Managing the care for a child that was born a micro-preemie can be complicated. Jax has 13 specialists that he sees regularly! That’s a lot to coordinate and keep track of. I’m thankful that I have experience with organizing events and teams, because that knowledge definitely comes in handy when I’m trying to piece everything together.
Good news is that Jax ditched one of his specialists this week! The ENT doctor (who did Jax’s ear tubes, bronchoscopy, and found the bronchomalacia and cysts on his trachea) told us “Well, I have good news and bad news. The good news is that Jax’s hearing and ears are perfect. The bad news is that you don’t ever get to see me again.” He’s funny like that. Then, he gave me a high-five and said “Great job, mom. He looks like a million bucks.” It’s validating to get that kind of feedback from the doctor’s that I respect so much.
Jax passed his hearing test with flying colors. That’s great!
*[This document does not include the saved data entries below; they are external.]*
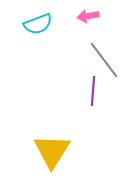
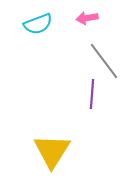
pink arrow: moved 1 px left, 2 px down
gray line: moved 1 px down
purple line: moved 1 px left, 3 px down
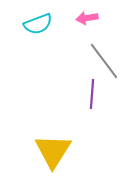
yellow triangle: moved 1 px right
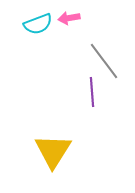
pink arrow: moved 18 px left
purple line: moved 2 px up; rotated 8 degrees counterclockwise
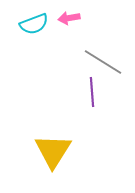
cyan semicircle: moved 4 px left
gray line: moved 1 px left, 1 px down; rotated 21 degrees counterclockwise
Except we were secretly hoping that the reason he was not being able to follow directions or listen well in large groups or new environments was because he couldn’t hear with extra background noise. Now we have even more evidence that he is struggling with sensory processing issues, specifically audio and visual input.
Jax was referred to a Developmental Pediatrician. Many micro-preemies see developmental pediatricians right from the start. However, we were followed very closely with our schools’ Birth to Three Early Intervention team, so we did not need a DevPed to help us keep an eye on the “big picture.”
Now that Jax has graduated from Early Intervention, we need more help making sure that we aren’t missing anything as far as a diagnosis is concerned. The DevPed will communicate regularly with Jax’s teachers and his occupational therapists so everyone is on the same page.
In a way, I’m actually looking forward to adding a new specialist to the list at this point. (Weird, I know.) I will appreciate the information and resources they can (hopefully) provide going forward.